Convert id to the primary key for search in TairVector. You can use this field to implement point queries. A point query scans only a small amount of data.
Convert data in the image field to vectors that are encoded by using LLMs. You can implement search based on these vectors.
Convert data in the productDisplayName field to the description of the corresponding data in the image field. You can use the description to implement full-text search.
Convert other fields to the lowest level key-value pairs in TairVector. No limits are imposed on the number of these key-value pairs. You can use these key-value pairs to implement conventional filtering by attribute.

The following figure shows the data structure in TairVector.

Procedure and sample code

Load the dataset.
Prepare the Tair environment.
Import the dataset to Tair.
Use different solutions to query data.

For more information, see Hybrid search code project.

Important

The sample code is a .ipynb file. Before you use this file, you must run the pip install jupyter command to install related dependencies.

Examples

The following examples describe how to use different solutions to perform search and show the corresponding search results. In these examples, the hybrid_ratio parameter is used to put different weights on search methods to query Green Kidswear. hybrid_ratio specifies the weight of the vector search method. The weight of the full-text search method is calculated by using the following formula: 1 - Value of hybrid_ratio.

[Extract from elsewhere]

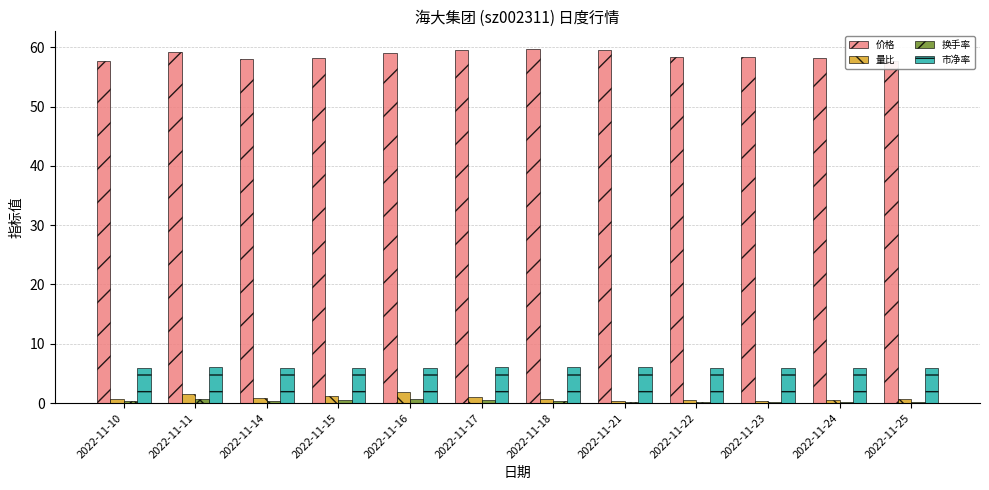

Reading left to right, what are all the values shown in this chart?

价格: 2022-11-10=57.7	2022-11-11=59.2	2022-11-14=57.9	2022-11-15=58.2	2022-11-16=59.0	2022-11-17=59.5	2022-11-18=59.7	2022-11-21=59.6	2022-11-22=58.3	2022-11-23=58.3	2022-11-24=58.2	2022-11-25=57.7
量比: 2022-11-10=0.6	2022-11-11=1.6	2022-11-14=0.8	2022-11-15=1.1	2022-11-16=1.8	2022-11-17=1.0	2022-11-18=0.6	2022-11-21=0.3	2022-11-22=0.5	2022-11-23=0.4	2022-11-24=0.5	2022-11-25=0.6
换手率: 2022-11-10=0.3	2022-11-11=0.6	2022-11-14=0.3	2022-11-15=0.5	2022-11-16=0.8	2022-11-17=0.5	2022-11-18=0.3	2022-11-21=0.2	2022-11-22=0.2	2022-11-23=0.1	2022-11-24=0.1	2022-11-25=0.1
市净率: 2022-11-10=5.9	2022-11-11=6.0	2022-11-14=5.9	2022-11-15=5.9	2022-11-16=6.0	2022-11-17=6.0	2022-11-18=6.1	2022-11-21=6.0	2022-11-22=5.9	2022-11-23=5.9	2022-11-24=5.9	2022-11-25=5.9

Vector search: Set the hybrid_ratio parameter to 0.9999.

topk = 20
text = "Green Kidswear"
vector = model.encode([text])[0]
filter_str = None
kwargs = {"TEXT" : text, "hybrid_ratio" : 0.9999}
result = client.tvs_knnsearch(index_name, topk, vector, False, filter_str, **kwargs)
top_img = [images[id_pos[int(item[0])]] for item in result]
display_result(top_img)

Result:

Full-text search: Set the hybrid_ratio parameter to 0.0001.

topk = 20
text = ""Green Kidswear"
vector = model.encode([text])[0]
filter_str = None
kwargs = {"TEXT" : text, "hybrid_ratio" : 0.0001}
result = client.tvs_knnsearch(index_name, topk, vector, False, filter_str, **kwargs)
top_img = [images[id_pos[int(item[0])]] for item in result]
display_result(top_img)

Result:

Hybrid search that combines vector search and full-text search: Set the hybrid_ratio parameter to 0.5.

topk = 20
text = ""Green Kidswear"
vector = model.encode([text])[0]
filter_str = None
kwargs = {"TEXT" : text, "hybrid_ratio" : 0.5}
result = client.tvs_knnsearch(index_name, topk, vector, False, filter_str, **kwargs)
top_img = [images[id_pos[int(item[0])]] for item in result]
display_result(top_img)

Result:

Hybrid search that combines vector search, full-text search, and conditional filtering: Set the hybrid_ratio parameter to 0.5 and add the subCategory == "Topwear" statement.

topk = 20
text = "Green Kidswear"
vector = model.encode([text])[0]
filter_str = "subCategory == \"Topwear\""
kwargs = {"TEXT" : text, "hybrid_ratio" : 0.5}
result = client.tvs_knnsearch(index_name, topk, vector, False, filter_str, **kwargs)
print(result)
top_img = [images[id_pos[int(item[0])]] for item in result]
display_result(top_img)

Result:

Summary

Based on the preceding results, both vector search and full-text search can meet query requirements. Based on the top-ranked candidate sets, the performance of full-text search is slightly higher than that of vector search.
For hybrid search solutions, if a product is retrieved by two search methods, the product ranks higher than other products.
You can use the hybrid_ratio parameter to adjust the weights of search methods in a hybrid solution. This way, the results can be reranked to obtain relatively more accurate results.
You can use conditional filtering to filter out specific candidate sets to improve the hit rate of vector search.